Understanding the State of Javascript Modules

If you’re new to the concept of Javascript modules you might be forgiven for thinking that nothing makes sense and the world is mad. You hear about browserify, webpack, rollup, gulp, requirejs, systemjs, jspm, amd, commonjs, npm, bower and it must all seem so insane. Why all these concepts? Why all this choice for something that is so straightforward that in most languages it doesn’t even have a name?

I’ve explained it enough times that I feel like I have a rather good patter down so let’s try to the whys and whats out there for all to see. I highly recommend reading this article in order as each section builds upon concepts in the previous to explain not only what but why the various tools under discussion work the way that they do.

Let’s start by understanding the underlying problem. Why are in-browser (as opposed to Nodejs) javascript modules different from modules in any other language?

Ultimately, it has to do with browser code’s client-server nature. And yes, while many programming languages work great in a client-server paradigm, the difference is that javascript is one of few where the code itself is being pulled into the client dynamically as it runs, and especially that this is done in a way that is completely controlled by the user.

The Problem

This key point can be illustrated with following code which should look familiar to anyone from a background in NodeJs or many other scripting languages

console.log(`How many users are in the system?`)
const users = require('./list-of-users.js')
console.log(`The system contains ${users.length} users`)
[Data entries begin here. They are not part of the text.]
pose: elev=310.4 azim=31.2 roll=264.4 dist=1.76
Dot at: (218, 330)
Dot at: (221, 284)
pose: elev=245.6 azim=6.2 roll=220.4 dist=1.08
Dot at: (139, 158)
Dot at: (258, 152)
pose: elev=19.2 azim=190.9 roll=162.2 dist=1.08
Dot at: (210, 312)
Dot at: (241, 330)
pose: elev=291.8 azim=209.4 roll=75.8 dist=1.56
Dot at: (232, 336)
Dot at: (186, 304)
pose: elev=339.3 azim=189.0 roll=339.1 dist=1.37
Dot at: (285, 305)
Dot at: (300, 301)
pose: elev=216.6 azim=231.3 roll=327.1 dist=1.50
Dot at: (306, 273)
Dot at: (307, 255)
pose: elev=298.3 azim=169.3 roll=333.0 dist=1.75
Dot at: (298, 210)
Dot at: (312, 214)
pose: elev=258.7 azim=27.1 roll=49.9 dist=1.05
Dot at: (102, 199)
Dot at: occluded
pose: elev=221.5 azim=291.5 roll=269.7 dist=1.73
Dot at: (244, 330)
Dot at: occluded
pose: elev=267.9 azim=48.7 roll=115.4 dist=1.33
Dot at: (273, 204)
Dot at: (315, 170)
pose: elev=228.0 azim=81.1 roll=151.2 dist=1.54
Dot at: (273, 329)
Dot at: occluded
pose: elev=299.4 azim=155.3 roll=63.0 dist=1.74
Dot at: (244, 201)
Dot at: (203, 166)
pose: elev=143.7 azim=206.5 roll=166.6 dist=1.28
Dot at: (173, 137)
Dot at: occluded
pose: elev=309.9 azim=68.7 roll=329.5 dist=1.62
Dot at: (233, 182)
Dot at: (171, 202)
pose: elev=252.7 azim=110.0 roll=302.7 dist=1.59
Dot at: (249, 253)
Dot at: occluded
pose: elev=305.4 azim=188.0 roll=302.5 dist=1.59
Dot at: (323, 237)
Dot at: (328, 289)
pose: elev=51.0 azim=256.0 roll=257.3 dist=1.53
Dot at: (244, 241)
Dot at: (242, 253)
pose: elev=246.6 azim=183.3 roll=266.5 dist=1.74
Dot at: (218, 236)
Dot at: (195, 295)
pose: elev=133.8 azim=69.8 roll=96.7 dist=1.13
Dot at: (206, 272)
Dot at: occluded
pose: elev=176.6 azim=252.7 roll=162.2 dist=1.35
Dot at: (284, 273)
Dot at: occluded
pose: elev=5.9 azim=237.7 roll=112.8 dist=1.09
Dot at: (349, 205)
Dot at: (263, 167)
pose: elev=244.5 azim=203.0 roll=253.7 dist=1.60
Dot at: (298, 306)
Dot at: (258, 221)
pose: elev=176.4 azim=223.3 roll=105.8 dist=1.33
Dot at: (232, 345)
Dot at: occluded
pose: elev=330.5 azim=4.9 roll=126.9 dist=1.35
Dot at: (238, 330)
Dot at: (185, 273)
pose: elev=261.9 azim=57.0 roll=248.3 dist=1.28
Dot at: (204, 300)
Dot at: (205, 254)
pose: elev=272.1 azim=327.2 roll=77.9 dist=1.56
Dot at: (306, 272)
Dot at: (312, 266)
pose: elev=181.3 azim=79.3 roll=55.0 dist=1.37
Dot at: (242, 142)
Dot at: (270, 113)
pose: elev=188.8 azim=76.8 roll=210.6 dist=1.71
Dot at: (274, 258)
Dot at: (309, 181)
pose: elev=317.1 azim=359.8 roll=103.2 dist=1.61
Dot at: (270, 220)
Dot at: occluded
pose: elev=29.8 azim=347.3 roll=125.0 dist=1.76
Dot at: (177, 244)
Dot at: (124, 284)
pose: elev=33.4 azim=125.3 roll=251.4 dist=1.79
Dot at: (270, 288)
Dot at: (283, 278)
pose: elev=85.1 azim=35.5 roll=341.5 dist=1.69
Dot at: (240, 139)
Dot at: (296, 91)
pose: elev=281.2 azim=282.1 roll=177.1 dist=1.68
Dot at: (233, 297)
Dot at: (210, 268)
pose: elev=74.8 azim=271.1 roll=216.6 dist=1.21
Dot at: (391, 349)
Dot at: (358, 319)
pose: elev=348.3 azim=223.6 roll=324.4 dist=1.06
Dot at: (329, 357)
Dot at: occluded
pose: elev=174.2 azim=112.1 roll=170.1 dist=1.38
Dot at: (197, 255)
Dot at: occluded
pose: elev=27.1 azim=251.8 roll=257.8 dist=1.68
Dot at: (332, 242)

The meaning here is straightforward

  1. Log a message
  2. Load ./list-of-users.js from the hard drive, run it, and stick the exported value into the users constant
  3. Log a message about the number of users

It seems straightforward to map that to code running in a browser

  1. Log a message
  2. Load ./list-of-users.js over the network, run it, and stick the exported value into the users constant
  3. Log a message about the number of users

It is at point 2 that we encounter a problem, whereas in the first case the time to read from a disk is measured in nano or at most milliseconds, in the latter, a network load can be on the order of millions times longer. In Node’s case it is reasonable to ask the Javascript process to sit idle while things are loaded, but in the browser, with such high latency, we run into issues. For example what if we have

console.log(`How many users are in the system?`)
const users = require('./list-of-users.js')
console.log(`The system contains ${users.length} users`)
const products = require('./list-of-products.js')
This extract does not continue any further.